All action from England's World Cup qualifier against Ukraine on Saturday was broadcast exclusively online via pay-per-view for the first time.
Kentaro was left holding the rights after previous owner Setanta collapsed in August, with limited interest from other broadcasters as England have already qualified for the tournament in South Africa next year.
Digital agency Perform therefore agreed to screen coverage of the game on a dedicated website, along with a range of third-party sites. One-off subscription was available for up to £11.99.
According to the firm, around half a million people watched the game online, with nine in 10 viewers saying that they found the picture quality "satisfactory or better" in a post-match survey.
The poll also indicated that 87% of viewers felt that the game offered value for money and 89% stated that they would watch sport on the web again.

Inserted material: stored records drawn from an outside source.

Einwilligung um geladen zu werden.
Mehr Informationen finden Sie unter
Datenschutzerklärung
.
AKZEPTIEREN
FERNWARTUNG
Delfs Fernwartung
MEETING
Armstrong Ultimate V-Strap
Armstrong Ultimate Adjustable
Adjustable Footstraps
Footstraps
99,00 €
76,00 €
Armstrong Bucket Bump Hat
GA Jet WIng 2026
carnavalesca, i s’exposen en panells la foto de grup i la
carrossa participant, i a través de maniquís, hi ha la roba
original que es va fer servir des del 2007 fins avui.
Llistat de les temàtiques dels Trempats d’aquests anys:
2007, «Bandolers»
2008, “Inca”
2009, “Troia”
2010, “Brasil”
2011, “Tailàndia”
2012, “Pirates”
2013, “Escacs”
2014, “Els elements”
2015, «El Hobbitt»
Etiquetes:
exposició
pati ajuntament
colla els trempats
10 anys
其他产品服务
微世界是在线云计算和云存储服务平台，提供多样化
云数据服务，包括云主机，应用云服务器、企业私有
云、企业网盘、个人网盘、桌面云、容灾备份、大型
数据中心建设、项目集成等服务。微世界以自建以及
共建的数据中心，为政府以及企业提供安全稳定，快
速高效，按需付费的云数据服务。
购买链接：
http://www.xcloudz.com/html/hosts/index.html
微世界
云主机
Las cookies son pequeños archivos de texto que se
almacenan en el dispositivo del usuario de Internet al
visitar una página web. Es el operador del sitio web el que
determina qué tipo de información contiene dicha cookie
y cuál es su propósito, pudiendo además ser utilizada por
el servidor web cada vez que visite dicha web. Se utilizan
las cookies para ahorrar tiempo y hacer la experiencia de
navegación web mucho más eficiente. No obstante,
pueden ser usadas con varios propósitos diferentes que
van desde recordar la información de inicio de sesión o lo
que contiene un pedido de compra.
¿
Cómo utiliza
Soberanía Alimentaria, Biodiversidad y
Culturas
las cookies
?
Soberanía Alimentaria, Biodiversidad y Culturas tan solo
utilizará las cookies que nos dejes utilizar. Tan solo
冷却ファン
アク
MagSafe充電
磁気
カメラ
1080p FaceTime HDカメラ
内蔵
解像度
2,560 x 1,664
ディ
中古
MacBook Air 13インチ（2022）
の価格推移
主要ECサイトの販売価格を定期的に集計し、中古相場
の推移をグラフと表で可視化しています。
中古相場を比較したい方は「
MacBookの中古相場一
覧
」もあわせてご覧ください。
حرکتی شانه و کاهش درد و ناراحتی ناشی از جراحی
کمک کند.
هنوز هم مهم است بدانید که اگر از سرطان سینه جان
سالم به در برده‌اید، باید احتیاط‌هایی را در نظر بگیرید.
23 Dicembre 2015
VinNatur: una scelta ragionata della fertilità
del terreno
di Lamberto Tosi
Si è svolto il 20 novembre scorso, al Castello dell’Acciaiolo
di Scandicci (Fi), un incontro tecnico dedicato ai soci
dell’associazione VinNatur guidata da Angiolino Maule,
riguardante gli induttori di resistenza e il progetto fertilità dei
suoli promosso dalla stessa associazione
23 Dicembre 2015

The landmark broadcast has also stirred an interesting debate on Digital Spy's Broadcasting forum.
It is estimated that between 250,000 and 300,000 people paid between £4.99 and £11.99 to purchase the game. However, the use of third-party sites and the marketing tie-up with Bet365 - in which users could watch the game for free after creating and funding a betting account - means that accurately estimating exact revenue from the project is difficult.
In a statement, Perform chairman Andrew Croker described the online broadcast as an "extremely successful and ground-breaking" initiative.
He added: "An innovative marketing approach particularly with national newspapers, betting and ISP affiliates meant that we were able to get this out to a broad audience and make it a huge success.
"Additionally, from a customer service, production and distribution point of view, we felt it went very smoothly."
Despite declining to confirm exact viewing figures for the game, Kentaro chief executive Philipp Grothe said that this approach to sports broadcasting would likely be replicated in future.
"Not only have we delivered Britain's largest ever live pay-to-view internet sports audience but commercially the venture has proved itself as a viable model for future games," he explained.
"Technology has ignited a revolution in people's viewing habits and there is a new sports broadcast platform developing on the broadband-enabled internet."
After having a £1m bid for the rights knocked back by Kentaro, the BBC agreed a late deal to show highlights of the match, which attracted a peak audience of 4.3m viewers.